▸ ИСХОДНЫЙ ТЕКСТ
╔══
Когда певец достигает в собственной карьере такого положения, что может самостоятельно выбирать среди огромного разнообразия партий, то его решение объясняется уже не только музыкальными соображениями. Например, гораздо интереснее петь в опере, в которой находишься в центре событий, чем в спектакле, где оказываешься несколько в стороне от них.
Возьмите «Дона Паскуале», великую комическую оперу Доницетти. Главные действующие лица в ней — дон Паскуале, доктор Малатеста и Норина. Все они постоянно заняты в блистательных, полных юмора ансамблях. А Эрнесто, напротив, хоть у него и есть несколько действительно прекрасных арий, очень подходящих для моего голоса, пребывает на втором плане. Он не герой, как Неморино в «Любовном напитке», который приковывает к себе внимание зрительного зала.
Примерно то же самое могу сказать и о партии Альфреда в «Травиате». Верди написал для него несколько великолепных арий, но независимо от того, насколько хорош тенор, опера принадлежит Виолетте и Жермону. Я много пел Альфреда в начале своей карьеры, но тогда я радовался любой возможности, лишь бы меня слышали.
╚══
▸ ИСХОДНЫЕ ДАННЫЕ
╔══
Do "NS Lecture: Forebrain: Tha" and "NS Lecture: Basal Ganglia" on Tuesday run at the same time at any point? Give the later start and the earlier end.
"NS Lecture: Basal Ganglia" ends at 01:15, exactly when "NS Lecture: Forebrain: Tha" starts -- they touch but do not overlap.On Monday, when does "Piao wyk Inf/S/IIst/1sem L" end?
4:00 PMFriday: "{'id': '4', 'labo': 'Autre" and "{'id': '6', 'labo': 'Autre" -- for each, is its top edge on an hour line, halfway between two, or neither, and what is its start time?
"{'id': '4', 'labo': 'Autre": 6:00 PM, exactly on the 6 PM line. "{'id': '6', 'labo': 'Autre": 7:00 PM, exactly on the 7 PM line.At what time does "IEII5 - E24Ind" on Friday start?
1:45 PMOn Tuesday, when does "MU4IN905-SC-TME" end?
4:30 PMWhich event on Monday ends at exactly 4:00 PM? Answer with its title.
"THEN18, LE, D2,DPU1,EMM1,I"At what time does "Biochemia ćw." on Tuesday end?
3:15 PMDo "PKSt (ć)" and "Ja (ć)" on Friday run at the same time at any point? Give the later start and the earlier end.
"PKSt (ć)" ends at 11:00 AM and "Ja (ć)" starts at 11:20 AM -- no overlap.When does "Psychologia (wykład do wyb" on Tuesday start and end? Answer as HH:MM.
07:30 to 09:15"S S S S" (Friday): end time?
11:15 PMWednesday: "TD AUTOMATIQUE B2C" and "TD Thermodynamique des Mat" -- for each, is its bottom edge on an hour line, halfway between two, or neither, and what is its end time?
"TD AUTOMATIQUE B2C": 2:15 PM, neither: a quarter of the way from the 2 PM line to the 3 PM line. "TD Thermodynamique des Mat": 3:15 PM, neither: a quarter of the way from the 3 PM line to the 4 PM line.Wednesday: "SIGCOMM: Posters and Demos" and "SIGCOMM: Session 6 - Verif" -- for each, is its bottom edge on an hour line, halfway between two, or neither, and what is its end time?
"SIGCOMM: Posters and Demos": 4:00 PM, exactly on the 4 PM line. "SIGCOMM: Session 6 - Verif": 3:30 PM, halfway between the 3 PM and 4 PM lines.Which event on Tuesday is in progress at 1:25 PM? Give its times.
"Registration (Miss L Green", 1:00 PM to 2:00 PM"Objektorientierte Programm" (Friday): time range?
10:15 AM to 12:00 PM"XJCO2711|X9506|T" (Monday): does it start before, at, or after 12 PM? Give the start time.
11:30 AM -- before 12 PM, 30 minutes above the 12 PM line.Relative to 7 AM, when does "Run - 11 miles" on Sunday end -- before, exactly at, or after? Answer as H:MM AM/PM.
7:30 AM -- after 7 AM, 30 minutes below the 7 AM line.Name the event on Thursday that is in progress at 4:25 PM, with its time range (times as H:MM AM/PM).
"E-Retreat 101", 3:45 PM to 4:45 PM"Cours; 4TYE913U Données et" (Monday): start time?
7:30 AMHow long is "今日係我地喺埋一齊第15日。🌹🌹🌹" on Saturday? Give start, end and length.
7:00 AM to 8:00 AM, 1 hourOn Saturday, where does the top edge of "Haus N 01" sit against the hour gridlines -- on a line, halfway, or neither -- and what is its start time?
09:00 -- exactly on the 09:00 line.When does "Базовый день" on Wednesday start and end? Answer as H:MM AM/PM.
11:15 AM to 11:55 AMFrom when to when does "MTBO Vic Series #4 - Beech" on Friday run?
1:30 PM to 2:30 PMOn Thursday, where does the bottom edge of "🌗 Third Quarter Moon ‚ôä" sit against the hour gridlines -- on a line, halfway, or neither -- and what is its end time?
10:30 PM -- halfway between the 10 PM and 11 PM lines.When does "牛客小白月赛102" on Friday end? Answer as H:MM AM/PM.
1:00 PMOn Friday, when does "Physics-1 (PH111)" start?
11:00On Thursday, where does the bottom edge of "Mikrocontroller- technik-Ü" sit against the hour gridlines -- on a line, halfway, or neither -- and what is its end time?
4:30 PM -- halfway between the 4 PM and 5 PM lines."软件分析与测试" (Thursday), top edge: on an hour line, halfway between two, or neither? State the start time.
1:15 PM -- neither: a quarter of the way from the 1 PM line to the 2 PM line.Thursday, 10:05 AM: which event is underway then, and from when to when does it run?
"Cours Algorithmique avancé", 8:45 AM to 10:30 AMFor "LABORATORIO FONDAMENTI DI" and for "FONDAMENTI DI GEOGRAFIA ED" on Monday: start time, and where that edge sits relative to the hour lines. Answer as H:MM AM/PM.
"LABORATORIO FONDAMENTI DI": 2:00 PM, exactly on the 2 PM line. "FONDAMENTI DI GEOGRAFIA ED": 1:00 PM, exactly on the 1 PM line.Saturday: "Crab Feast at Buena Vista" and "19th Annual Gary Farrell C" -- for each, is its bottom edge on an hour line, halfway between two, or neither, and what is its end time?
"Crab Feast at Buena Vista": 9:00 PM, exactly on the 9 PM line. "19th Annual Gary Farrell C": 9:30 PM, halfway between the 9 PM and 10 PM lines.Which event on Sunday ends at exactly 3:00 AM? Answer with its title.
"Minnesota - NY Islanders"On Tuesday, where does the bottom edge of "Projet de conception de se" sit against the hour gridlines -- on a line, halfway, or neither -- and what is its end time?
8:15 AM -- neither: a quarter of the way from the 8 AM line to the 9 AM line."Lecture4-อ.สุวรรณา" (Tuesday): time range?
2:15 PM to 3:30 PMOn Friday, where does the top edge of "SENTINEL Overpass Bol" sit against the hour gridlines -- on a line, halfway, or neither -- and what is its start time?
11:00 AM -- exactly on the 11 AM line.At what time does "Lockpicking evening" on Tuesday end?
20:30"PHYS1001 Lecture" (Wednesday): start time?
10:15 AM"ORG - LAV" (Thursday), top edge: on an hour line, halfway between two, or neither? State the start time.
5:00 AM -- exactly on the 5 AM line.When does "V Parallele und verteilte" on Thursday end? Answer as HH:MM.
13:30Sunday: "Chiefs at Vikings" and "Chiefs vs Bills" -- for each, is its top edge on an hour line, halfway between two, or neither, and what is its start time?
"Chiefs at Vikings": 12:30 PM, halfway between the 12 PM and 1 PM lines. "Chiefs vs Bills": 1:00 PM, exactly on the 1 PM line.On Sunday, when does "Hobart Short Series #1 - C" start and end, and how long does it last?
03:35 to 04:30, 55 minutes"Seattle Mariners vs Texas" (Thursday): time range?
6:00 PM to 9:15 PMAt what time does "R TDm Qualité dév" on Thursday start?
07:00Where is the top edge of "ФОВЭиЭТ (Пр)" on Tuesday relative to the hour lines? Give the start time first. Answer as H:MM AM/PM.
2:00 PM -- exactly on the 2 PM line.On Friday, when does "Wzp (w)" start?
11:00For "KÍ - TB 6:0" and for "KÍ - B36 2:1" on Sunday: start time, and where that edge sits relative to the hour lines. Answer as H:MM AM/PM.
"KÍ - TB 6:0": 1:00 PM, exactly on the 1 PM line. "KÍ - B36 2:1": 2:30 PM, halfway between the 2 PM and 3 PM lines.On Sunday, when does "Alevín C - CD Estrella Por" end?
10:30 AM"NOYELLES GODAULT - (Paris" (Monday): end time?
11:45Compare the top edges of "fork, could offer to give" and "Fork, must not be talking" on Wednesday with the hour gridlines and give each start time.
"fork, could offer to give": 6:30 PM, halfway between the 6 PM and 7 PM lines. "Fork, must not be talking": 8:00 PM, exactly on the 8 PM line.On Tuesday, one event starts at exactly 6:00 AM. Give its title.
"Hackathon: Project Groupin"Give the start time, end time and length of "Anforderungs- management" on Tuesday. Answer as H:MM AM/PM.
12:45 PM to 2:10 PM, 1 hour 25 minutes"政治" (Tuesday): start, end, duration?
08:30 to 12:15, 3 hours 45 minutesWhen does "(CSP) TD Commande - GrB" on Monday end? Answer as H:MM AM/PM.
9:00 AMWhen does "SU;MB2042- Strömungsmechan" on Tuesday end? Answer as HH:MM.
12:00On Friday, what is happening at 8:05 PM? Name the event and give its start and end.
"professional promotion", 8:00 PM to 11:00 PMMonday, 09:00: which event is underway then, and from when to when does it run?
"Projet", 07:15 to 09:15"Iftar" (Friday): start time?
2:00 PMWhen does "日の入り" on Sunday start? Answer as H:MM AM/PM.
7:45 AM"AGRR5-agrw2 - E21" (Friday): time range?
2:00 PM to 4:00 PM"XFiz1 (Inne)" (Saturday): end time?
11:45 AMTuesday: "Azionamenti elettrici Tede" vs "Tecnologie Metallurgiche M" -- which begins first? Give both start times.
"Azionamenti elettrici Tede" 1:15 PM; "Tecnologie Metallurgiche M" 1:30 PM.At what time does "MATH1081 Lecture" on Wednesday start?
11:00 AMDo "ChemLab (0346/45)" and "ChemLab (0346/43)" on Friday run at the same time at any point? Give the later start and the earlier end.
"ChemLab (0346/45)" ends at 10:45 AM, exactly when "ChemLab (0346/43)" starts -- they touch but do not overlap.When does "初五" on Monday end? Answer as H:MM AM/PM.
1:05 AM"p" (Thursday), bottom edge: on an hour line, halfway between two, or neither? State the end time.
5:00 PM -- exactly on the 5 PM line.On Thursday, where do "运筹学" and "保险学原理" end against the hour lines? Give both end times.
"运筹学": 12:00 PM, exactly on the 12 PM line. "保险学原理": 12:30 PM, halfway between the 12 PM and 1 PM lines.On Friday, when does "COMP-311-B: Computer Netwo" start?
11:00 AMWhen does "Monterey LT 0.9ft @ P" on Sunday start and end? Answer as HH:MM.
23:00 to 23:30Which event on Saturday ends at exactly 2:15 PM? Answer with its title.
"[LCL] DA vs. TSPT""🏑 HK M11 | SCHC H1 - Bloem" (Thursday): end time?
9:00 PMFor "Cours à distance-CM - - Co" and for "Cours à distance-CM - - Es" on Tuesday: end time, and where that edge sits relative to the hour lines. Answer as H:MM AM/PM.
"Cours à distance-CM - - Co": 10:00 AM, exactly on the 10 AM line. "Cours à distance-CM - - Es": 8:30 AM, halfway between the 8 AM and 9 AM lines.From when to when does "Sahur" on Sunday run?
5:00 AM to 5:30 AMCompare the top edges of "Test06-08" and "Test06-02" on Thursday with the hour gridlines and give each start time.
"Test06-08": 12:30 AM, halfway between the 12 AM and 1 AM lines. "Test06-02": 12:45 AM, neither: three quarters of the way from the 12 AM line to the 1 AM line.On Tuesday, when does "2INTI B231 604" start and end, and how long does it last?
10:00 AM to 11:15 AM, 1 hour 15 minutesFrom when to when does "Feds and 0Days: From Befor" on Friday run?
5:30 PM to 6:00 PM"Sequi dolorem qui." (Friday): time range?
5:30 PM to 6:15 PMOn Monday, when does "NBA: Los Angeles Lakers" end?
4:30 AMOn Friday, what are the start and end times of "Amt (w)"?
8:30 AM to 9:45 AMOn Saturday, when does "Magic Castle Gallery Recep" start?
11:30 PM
╚══
▸ ЗАДАЧА 1
Кому, согласно тексту об оперных партиях, принадлежит опера «Травиата»?
▸ ЗАДАЧА 2
Подхватите текст об оперных партиях после его последнего предложения и продолжите его.
Записи представляют собой отдельный материал, не связанный с текстом об оперных партиях.

▸ ПРАВИЛЬНЫЙ ОТВЕТ 1
Виолетте и Жермону.

▸ ПРАВИЛЬНЫЙ ОТВЕТ 2
Есть еще одно немаловажное соображение, которое имеет значение при выборе оперы. По мере того как растет твой престиж, тебя побуждают исполнять все классические теноровые партии. Словом, совершить все подвиги Геракла. Поклонники и критики говорят: «Ну что ж, ты неплохо справился с «Балом-маскарадом». А с «Трубадуром»?» И у тебя не исчезает ощущение, будто еще предстоит преодолеть множество препятствий, прежде чем доберешься до заветной цели.
Причина подобных намеков, возможно, самая простая — желание услышать тебя во всех любимых партиях, и все постоянно давят на тебя, вынуждая браться за новые и новые партии. И если только они не выходят за границы моего голоса, я непременно постараюсь спеть их. Мне кажется, я выглядел бы просто ничтожеством или лентяем, если бы поступил иначе.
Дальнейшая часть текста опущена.